Con aún la molesta incertidumbre revolviéndose en su pecho, tomó el teléfono, buscando luego su libreta de apuntes. Agradeció la diligencia de sus secretarias, que se apuraron a tomarles los datos a los miembros de su última adquisición, pasándole a él inmediatamente una copia.

-¿Eby-chan?-

-Sí, soy yo. ¿Quién es?- preguntó el baterista, mientras se acababa su almuerzo. Le extrañó sobremanera el tratamiento tan familiar, pero no era la primera vez que un posible desconocido le llamaba de aquella manera, influenciado por sus amigos más cercanos.

-Soy Yoshiki. Es que quería pedirte un favor…- declaró el otro, con voz algo tímida y apenada.

-Claro, lo escucho- replicó el percusionista menor, mientras le pasaba el tazón de la ensalada al bajista de su banda, dándole a entender que no quería más.

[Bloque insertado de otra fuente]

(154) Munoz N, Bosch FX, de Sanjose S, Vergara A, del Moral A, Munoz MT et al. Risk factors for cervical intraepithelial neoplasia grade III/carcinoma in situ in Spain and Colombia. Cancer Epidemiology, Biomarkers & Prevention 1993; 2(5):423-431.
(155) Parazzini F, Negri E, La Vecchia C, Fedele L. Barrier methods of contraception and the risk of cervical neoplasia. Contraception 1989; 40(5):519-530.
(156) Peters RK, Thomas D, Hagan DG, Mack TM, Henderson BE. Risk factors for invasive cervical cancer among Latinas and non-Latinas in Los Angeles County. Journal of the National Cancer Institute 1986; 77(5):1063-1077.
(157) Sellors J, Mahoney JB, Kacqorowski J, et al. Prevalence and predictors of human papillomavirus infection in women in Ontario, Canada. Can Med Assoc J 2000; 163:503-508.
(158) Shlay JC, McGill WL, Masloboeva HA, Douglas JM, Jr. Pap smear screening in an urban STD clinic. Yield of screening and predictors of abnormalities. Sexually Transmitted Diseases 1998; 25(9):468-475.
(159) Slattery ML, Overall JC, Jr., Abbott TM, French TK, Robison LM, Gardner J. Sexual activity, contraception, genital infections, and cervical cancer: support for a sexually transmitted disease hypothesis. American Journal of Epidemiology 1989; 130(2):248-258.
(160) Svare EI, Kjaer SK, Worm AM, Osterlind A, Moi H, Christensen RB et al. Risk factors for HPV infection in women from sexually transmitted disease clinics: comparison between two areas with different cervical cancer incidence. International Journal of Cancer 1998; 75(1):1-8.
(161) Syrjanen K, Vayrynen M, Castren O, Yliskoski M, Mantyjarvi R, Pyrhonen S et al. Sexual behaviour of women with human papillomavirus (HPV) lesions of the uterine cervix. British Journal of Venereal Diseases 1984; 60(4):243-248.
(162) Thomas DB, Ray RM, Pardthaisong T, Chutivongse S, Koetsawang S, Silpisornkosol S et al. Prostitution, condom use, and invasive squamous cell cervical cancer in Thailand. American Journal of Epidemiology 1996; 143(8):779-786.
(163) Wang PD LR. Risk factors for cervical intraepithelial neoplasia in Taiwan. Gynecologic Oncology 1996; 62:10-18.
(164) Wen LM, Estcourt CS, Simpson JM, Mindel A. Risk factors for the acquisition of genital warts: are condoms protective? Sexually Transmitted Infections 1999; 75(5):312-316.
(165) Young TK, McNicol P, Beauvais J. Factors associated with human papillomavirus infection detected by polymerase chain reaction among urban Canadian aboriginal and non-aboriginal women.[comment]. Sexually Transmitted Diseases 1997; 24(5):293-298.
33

-Necesito que le digas a Tusk… -porque supongo que tú lo ves más-… que se comunique conmigo. Realmente me extrañó mucho que no entraran a grabar en los últimos días de la semana pasada, como habíamos quedado…-

-Sí, a nosotros también se nos hizo raro que luego del viernes en la tarde no supiéramos más de él. Lo último que nos dijo fue que rodaría unas tomas con Hide-san, pero desde entonces, no lo hemos visto a él ni a Ken- el pelinegro miró a su amigo con ojos preocupados. El chico de los bonitos camanances comprendió inmediatamente y negó con la cabeza, asustado, tras de lo cual el mayor tomó su mano para tranquilizarlo. –Pero así son ellos; a veces se desaparecen por días. No se preocupe, yo le daré su mensaje.-

-Te lo agradezco, en verdad. Me saludas a Seiichi.-

El baterista de áureos rizos escuchó el pitido de la desconexión, conservando el auricular todavía entre sus manos. De pronto, el latido de su corazón comenzó a acelerarse, y el efecto de avasallamiento que se posó en su pecho desalojó por unos instantes la cólera y el dolor, incubados en él durante tanto tiempo.